Understandably, product transfer activity remains strong – indeed, if you add up the last four quarters of mortgage debt being financed internally by lenders it equates to over £165 billion of additional lending, which is not typically factored into the overall gross mortgage lending figures each year.
By anyone’s standards, that’s a significant amount of new business and a very positive aspect of this, is that advisers are taking an increased share of it.
The latest statistics for quarter two this year reveal that, of the £41.4 billion of product transfer business (up 16.3% year-on-year), £24.4 billion was advised while £17 billion was on an execution-only basis. That’s close to 60% of all product transfer business going through advisers, slightly up on the previous quarter, and is indicative of the increased focus on this sector by the intermediary community.

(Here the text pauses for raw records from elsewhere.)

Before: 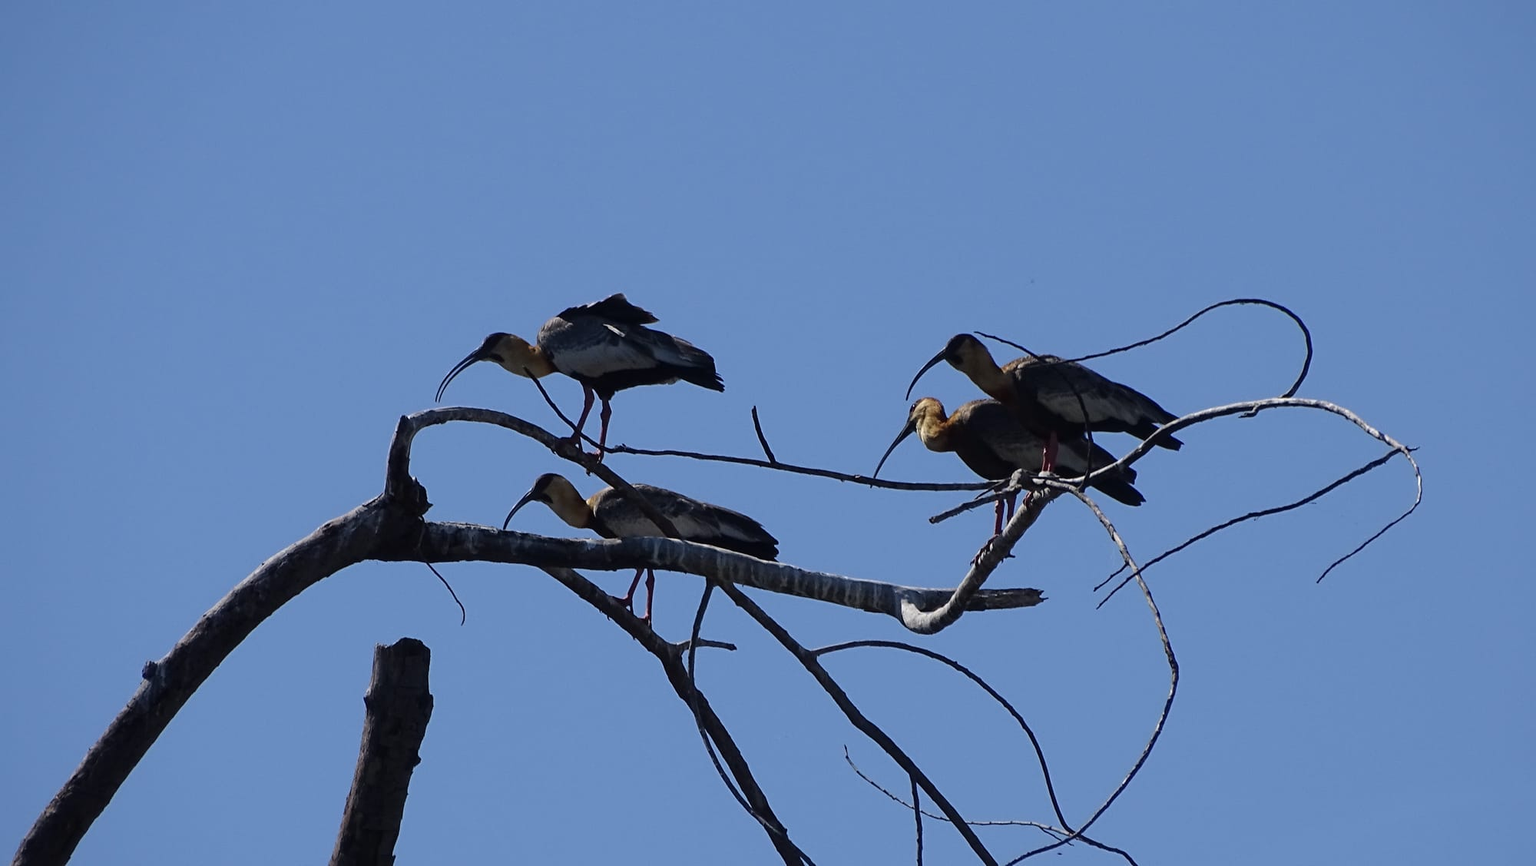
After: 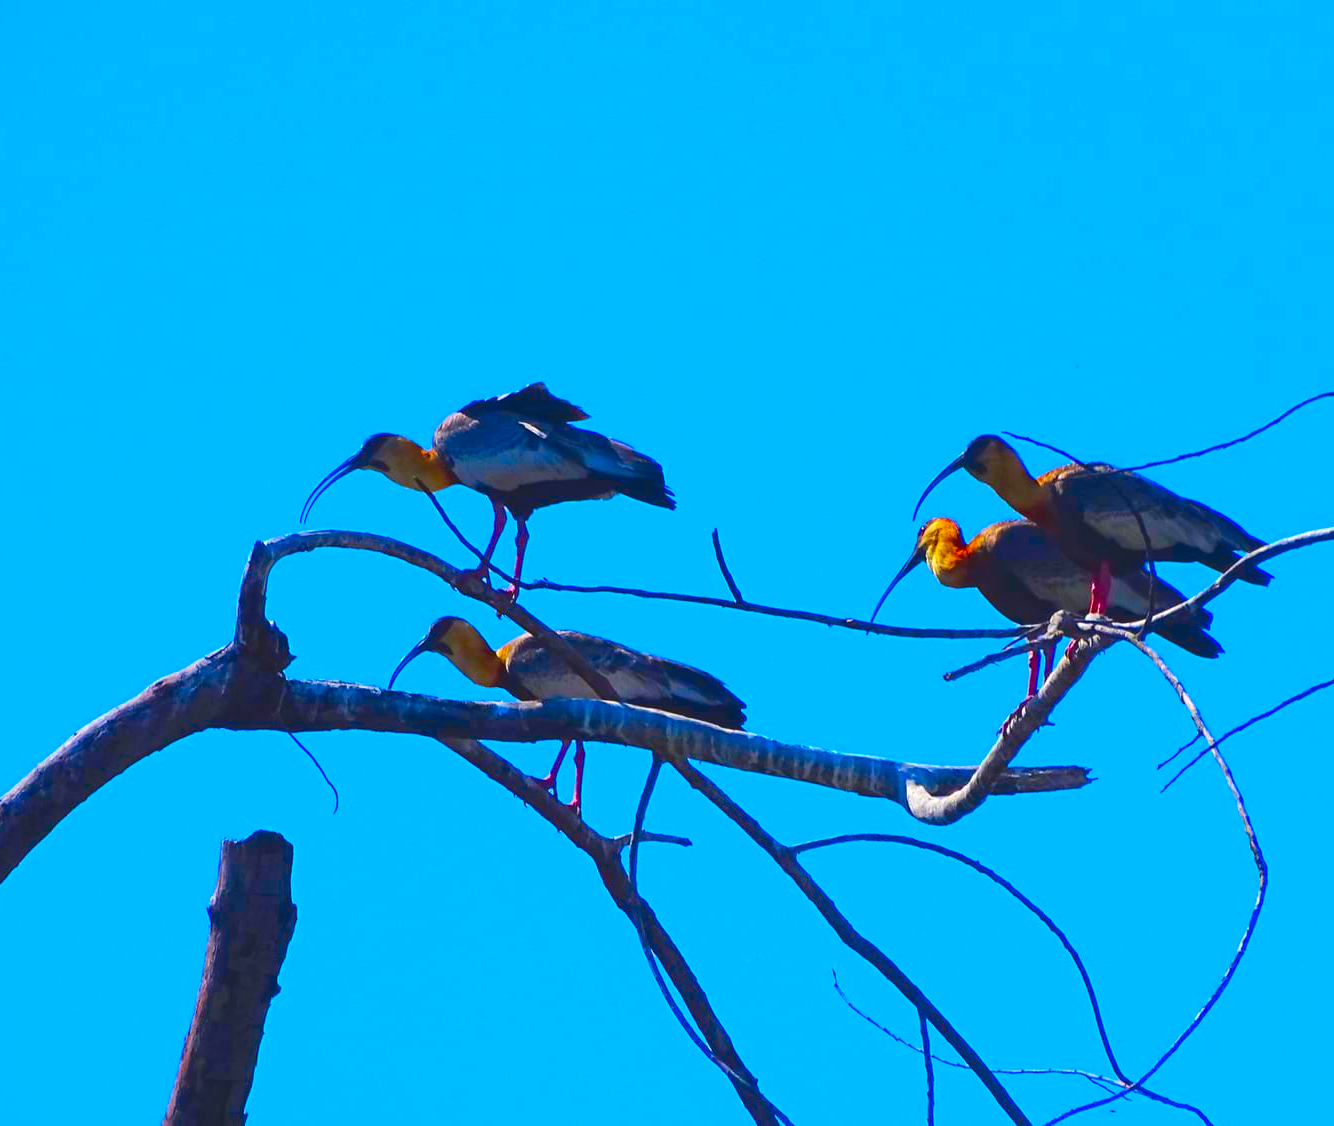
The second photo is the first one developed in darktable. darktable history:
crop and rotate: left 13.385%, right 19.874%
color correction: highlights b* 0.047, saturation 2.95
contrast brightness saturation: contrast -0.18, saturation 0.189
exposure: black level correction 0, exposure 0.897 EV, compensate highlight preservation false
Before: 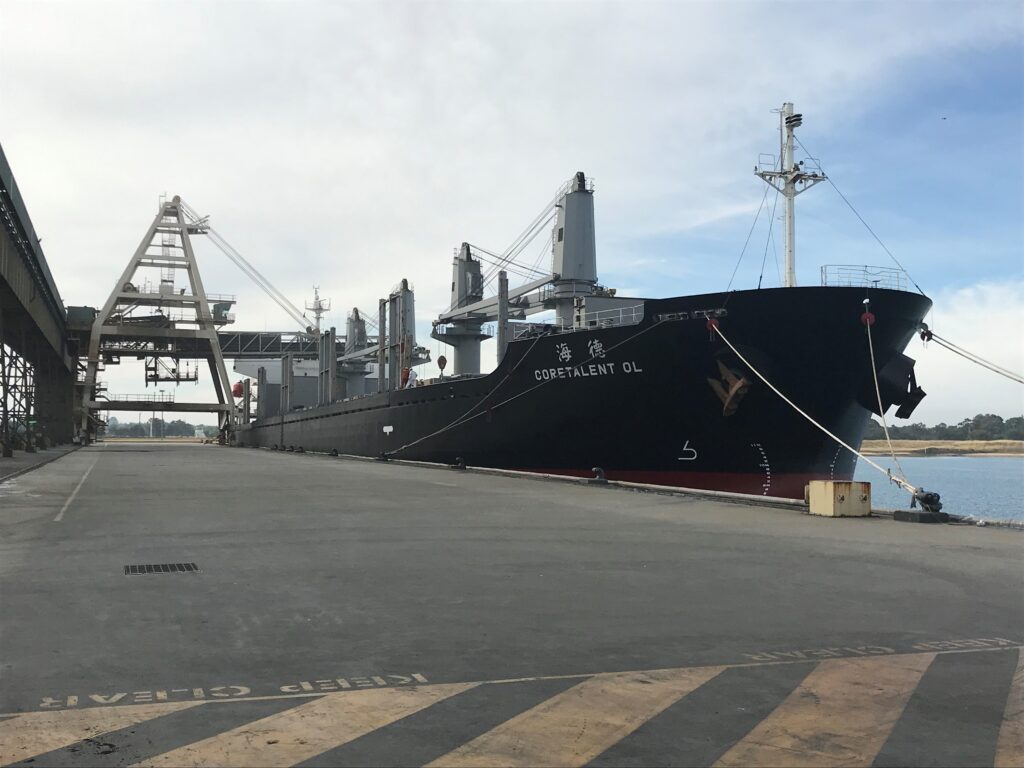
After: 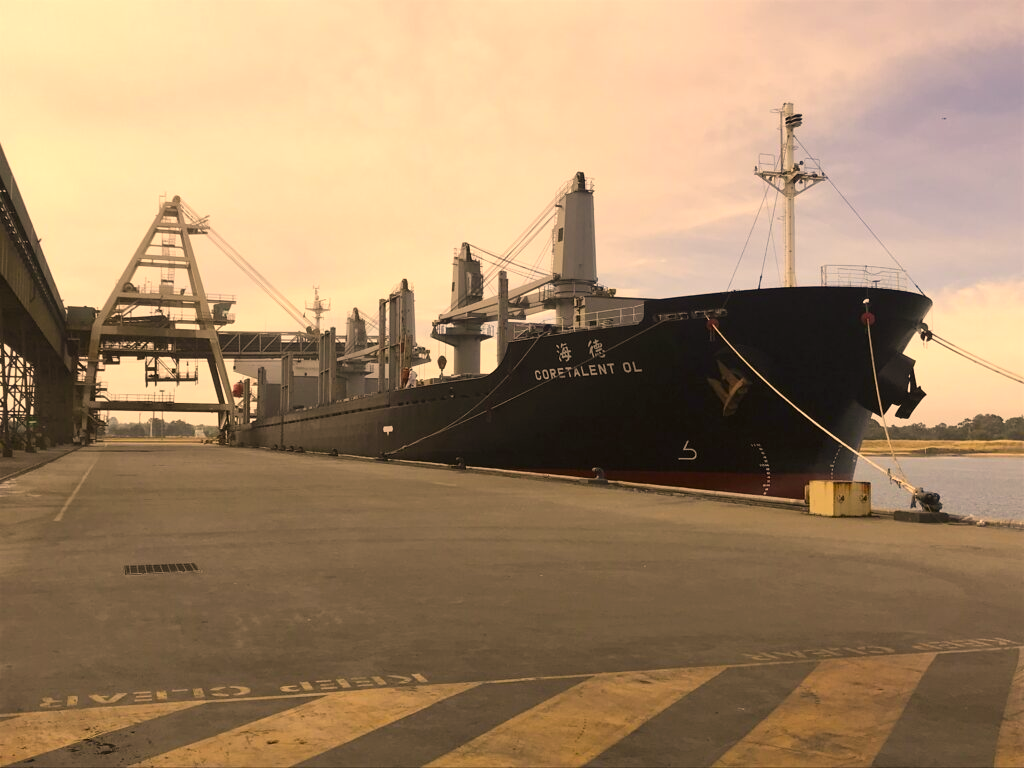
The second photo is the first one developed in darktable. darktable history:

Looking back historically, you would anticipate that lenders themselves would take the lion’s share of product transfers via execution-only channels, but there has clearly been a step change over the last few years, particularly as the size of this part of the market has become known and advisers have a great opportunity to pursue.
As a mortgage network, we put a great deal of focus and resources into helping our AR firms not just hone their alertness to market opportunities, such as product transfer lending, but actually increase business levels, and there is a lot of work done around utilising our Revolution system and maintaining ongoing and regular client contact.
That should mean that the adviser is at the forefront of the client’s mind when they are coming up to renewal, and when (inevitably) the lender contacts them with a range of product transfer options and retention tactics. Checking what’s on offer from the existing lender against the current, wider market opportunities is vital, and what we don’t want is the client simply ticking a box, missing out on advice, and potentially choosing a product which isn’t suitable for them, and which means they miss out on the reassurance and protection which comes with impartial advice.
In that sense, keeping in close contact is vital, and you only have to look at the execution-only product transfer figures to see there is still a significant amount of business to ‘go at’. Again, in the last year, it amounts to £71.7 billion of lending, and while over that one-year period the advised share is going up, there are further inroads that should be made, as it’s to the customer’s advantage.
After all, approximately 70-75% of all mortgage business comes through the intermediary channel, so advised product transfers could arguably look the same. It’s entirely good news for consumer outcomes and for mortgage advisers.